**INFORMATION**
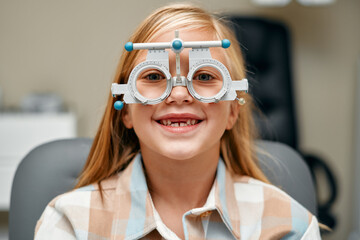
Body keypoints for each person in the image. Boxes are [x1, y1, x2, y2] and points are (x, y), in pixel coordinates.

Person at [34, 3, 321, 239]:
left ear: (233, 110)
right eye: (154, 76)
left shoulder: (289, 225)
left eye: (205, 76)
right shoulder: (69, 223)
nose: (179, 94)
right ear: (125, 110)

**INSTRUCTIONS TO FOLLOW**
Return, exactly as written, only those lines that run from the one with "left shoulder: (289, 225)" to the last line of the data, both of those lines included.

**SOLUTION TO THIS PROBLEM**
left shoulder: (289, 225)
left eye: (205, 76)
right shoulder: (69, 223)
nose: (179, 94)
right ear: (125, 110)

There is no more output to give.